**Text block:**
Down to the ground. Down, down, down

This a pretty good description of Obama's Presidency and the Democratic party under his Presidency. 

by Kent 2010-09-09 08:00PM | 0 recs
So much for the reality-based community

It looks like the TPM page is now gone. However, I saw the same graph earlier today when Markos linked to it over at DK:

• Yeah, Obama's popularity isn't exactly plummeting.

If TPM and DK are going to play games with poll data to pretend things aren't as bad as they really are, at this point it's hard to trust anything that their writers write. They've become on-line spin rooms for the Democratic Party.

by tsunado 2010-09-09 11:19PM | 1 recs
RE: So much for the reality-based community

... well, at least he came to his senses and deleted it-- embarrassing.

by Jerome Armstrong 2010-09-09 11:36PM | 0 recs
Isnt there some sort of blogger code of ethics ?

That says you should not summarily delete posts, even if they are embarrassing ?

**Task goal:** Pick up the comment thread about Obama's poll numbers and continue it from its last line. The listing after this text is not needed for the work.

**Supplied entries:**
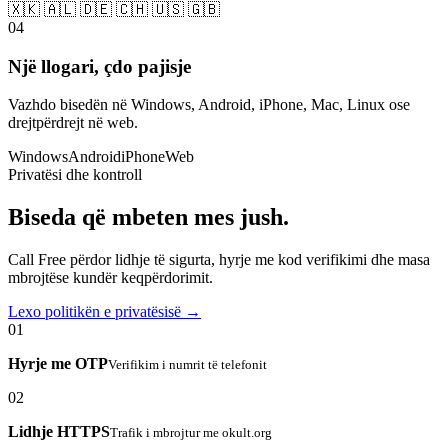
🇽🇰 🇦🇱 🇩🇪 🇨🇭 🇺🇸 🇬🇧
04
Një llogari, çdo pajisje
Vazhdo bisedën në Windows, Android, iPhone, Mac, Linux ose
drejtpërdrejt në web.
Windows
Android
iPhone
Web
Privatësi dhe kontroll
Biseda që mbeten mes jush.
Call Free përdor lidhje të sigurta, hyrje me kod verifikimi dhe masa
mbrojtëse kundër keqpërdorimit.
Lexo politikën e privatësisë →
01
Hyrje me OTP
Verifikim i numrit të telefonit
02
Lidhje HTTPS
Trafik i mbrojtur me okult.org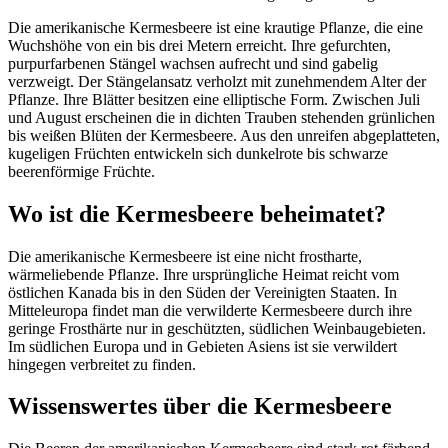
Die amerikanische Kermesbeere ist eine krautige Pflanze, die eine
Wuchshöhe von ein bis drei Metern erreicht. Ihre gefurchten,
purpurfarbenen Stängel wachsen aufrecht und sind gabelig
verzweigt. Der Stängelansatz verholzt mit zunehmendem Alter der
Pflanze. Ihre Blätter besitzen eine elliptische Form. Zwischen Juli
und August erscheinen die in dichten Trauben stehenden grünlichen
bis weißen Blüten der Kermesbeere. Aus den unreifen abgeplatteten,
kugeligen Früchten entwickeln sich dunkelrote bis schwarze
beerenförmige Früchte.
Wo ist die Kermesbeere beheimatet?
Die amerikanische Kermesbeere ist eine nicht frostharte,
wärmeliebende Pflanze. Ihre ursprüngliche Heimat reicht vom
östlichen Kanada bis in den Süden der Vereinigten Staaten. In
Mitteleuropa findet man die verwilderte Kermesbeere durch ihre
geringe Frosthärte nur in geschützten, südlichen Weinbaugebieten.
Im südlichen Europa und in Gebieten Asiens ist sie verwildert
hingegen verbreitet zu finden.
Wissenswertes über die Kermesbeere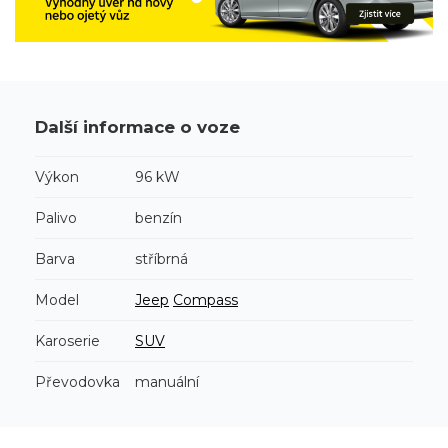
Další informace o voze
Výkon
96 kW
Palivo
benzín
Barva
stříbrná
Model
Jeep
Compass
Karoserie
SUV
Převodovka
manuální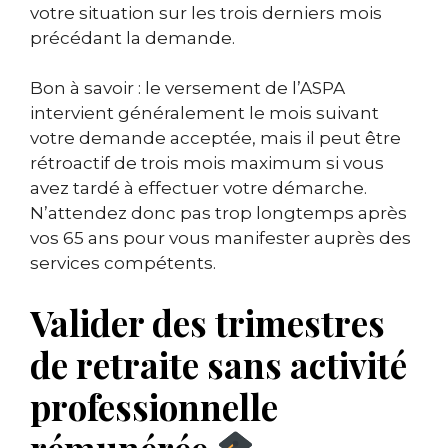
votre situation sur les trois derniers mois
précédant la demande.
Bon à savoir : le versement de l’ASPA
intervient généralement le mois suivant
votre demande acceptée, mais il peut être
rétroactif de trois mois maximum si vous
avez tardé à effectuer votre démarche.
N’attendez donc pas trop longtemps après
vos 65 ans pour vous manifester auprès des
services compétents.
Valider des trimestres
de retraite sans activité
professionnelle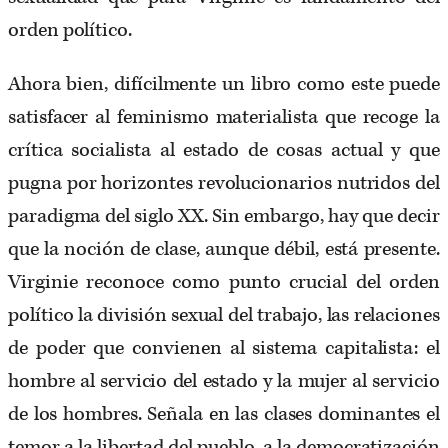
orden político.
Ahora bien, difícilmente un libro como este puede
satisfacer al feminismo materialista que recoge la
crítica socialista al estado de cosas actual y que
pugna por horizontes revolucionarios nutridos del
paradigma del siglo XX. Sin embargo, hay que decir
que la noción de clase, aunque débil, está presente.
Virginie reconoce como punto crucial del orden
político la división sexual del trabajo, las relaciones
de poder que convienen al sistema capitalista: el
hombre al servicio del estado y la mujer al servicio
de los hombres. Señala en las clases dominantes el
temor a la libertad del pueblo, a la democratización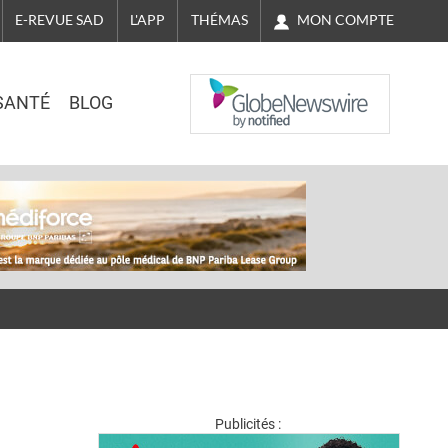
MON COMPTE
E-REVUE SAD
L'APP
THÉMAS
NASDAQ
SANTÉ
BLOG
Publicités :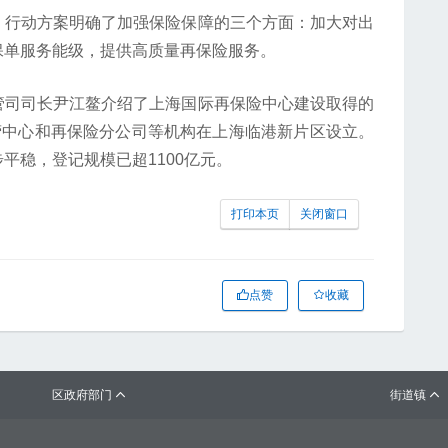
行动方案明确了加强保险保障的三个方面：加大对出
保单服务能级，提供高质量再保险服务。
司司长尹江鳌介绍了上海国际再保险中心建设取得的
营中心和再保险分公司等机构在上海临港新片区设立。
平稳，登记规模已超1100亿元。
打印本页
关闭窗口
点赞
收藏
区政府部门
街道镇

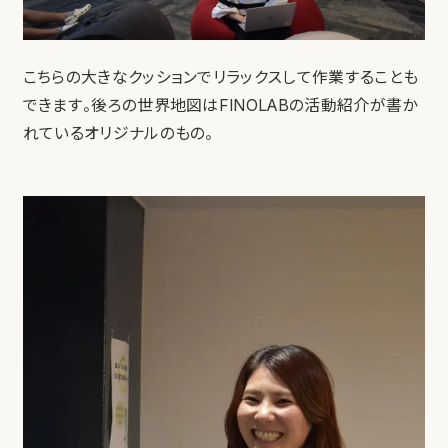
こちらの大きなクッションでリラックスして作業することも
できます。後ろの世界地図はFINOLABの活動紹介が書か
れているオリジナルのもの。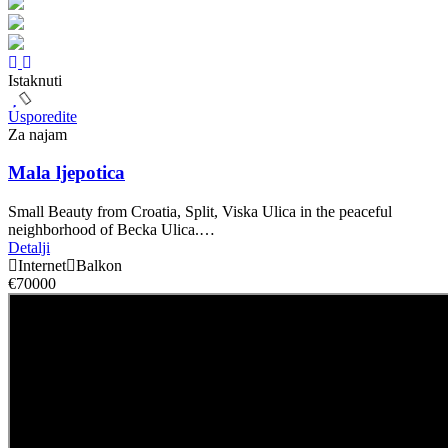
Istaknuti
Usporedite
Za najam
Mala ljepotica
Small Beauty from Croatia, Split, Viska Ulica in the peaceful
neighborhood of Becka Ulica.…
Detalji
Internet
Balkon
€70000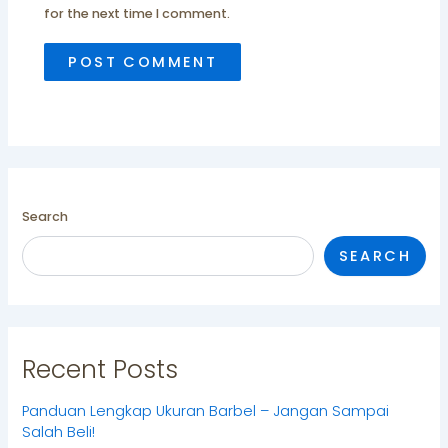
for the next time I comment.
Search
SEARCH
Recent Posts
Panduan Lengkap Ukuran Barbel – Jangan Sampai
Salah Beli!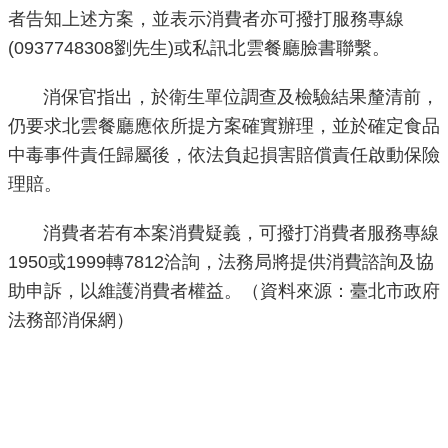
者告知上述方案，並表示消費者亦可撥打服務專線
重
(0937748308劉先生)或私訊北雲餐廳臉書聯繫。
點
業
務
消保官指出，於衛生單位調查及檢驗結果釐清前，
仍要求北雲餐廳應依所提方案確實辦理，並於確定食品
廉
中毒事件責任歸屬後，依法負起損害賠償責任啟動保險
政
理賠。
園
地
消費者若有本案消費疑義，可撥打消費者服務專線
1950或1999轉7812洽詢，法務局將提供消費諮詢及協
為
助申訴，以維護消費者權益。（資料來源：臺北市政府
民
法務部消保網）
服
務
網
站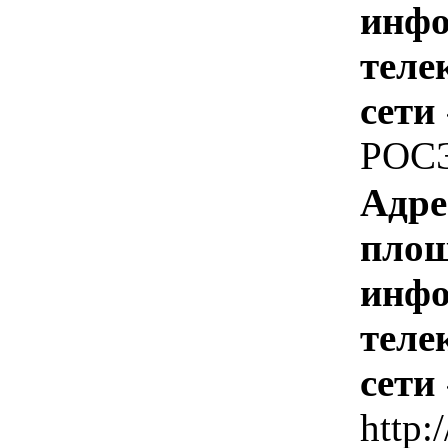
инфо
теле
сети
РОС
Адре
площ
инфо
теле
сети
http:/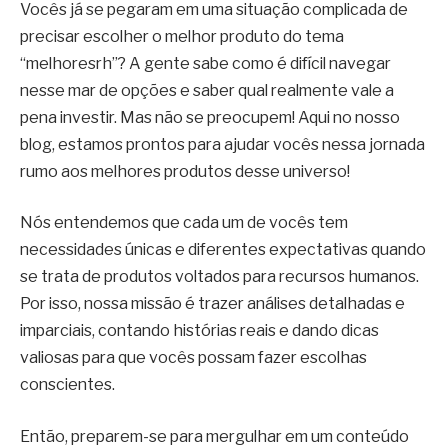
Vocês já se pegaram em uma situação complicada de
precisar escolher o melhor produto do tema
“melhoresrh”? A gente sabe como é difícil navegar
nesse mar de opções e saber qual realmente vale a
pena investir. Mas não se preocupem! Aqui no nosso
blog, estamos prontos para ajudar vocês nessa jornada
rumo aos melhores produtos desse universo!
Nós entendemos que cada um de vocês tem
necessidades únicas e diferentes expectativas quando
se trata de produtos voltados para recursos humanos.
Por isso, nossa missão é trazer análises detalhadas e
imparciais, contando histórias reais e dando dicas
valiosas para que vocês possam fazer escolhas
conscientes.
Então, preparem-se para mergulhar em um conteúdo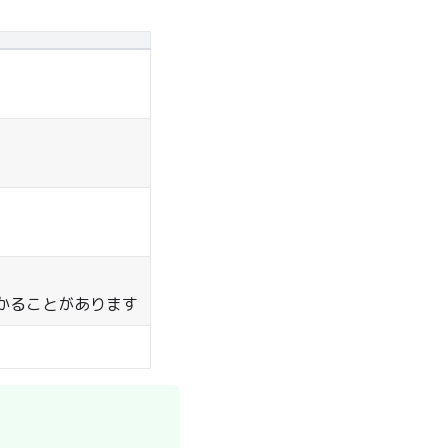
かることがあります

**Reply:**
by Ravi Verma 2010-09-10 12:46AM | 0 recs
Strange

I don't know what the circumstances are, perhaps its a technical flaw that caused the deletion. Its rather strange.

However, there is definitely not such a ethic for traditional media outlets as they are often deleting their uninformed new pieces.

by Jerome Armstrong 2010-09-10 08:17AM | 0 recs
It's the latest from the 2+2=5 crowd

Gallup pegged Obama's approval rating on 1/21/2009 at 69%. The most recent Gallup/USA Today approval rating for the incredible shrinking President is at 43%. Maybe we should get a pool going on what day this year he goes into the 30's.

Eventually, these clowns will have to come up with a narrative for the near 30-point drop in Obama's popularity. I expect it will go something like this: you see, a huge number of voters in that 69% turned into racists during the last two years, and the ugly feelings they now harbor toward the President is the reason for the precipitous drop in his approval ratings.

The only other explanation they'll try to pedal is that it was caused by George W. Bush.

 

by BJJ Fighter 2010-09-10 12:23AM | 1 recs
RE: It's the latest from the 2+2=5 crowd

ehh, using Obama's approval numbers at the time he was sworn in seems a little silly to me.

Surely there's a pretty large non-sustainable bump right at the beginning.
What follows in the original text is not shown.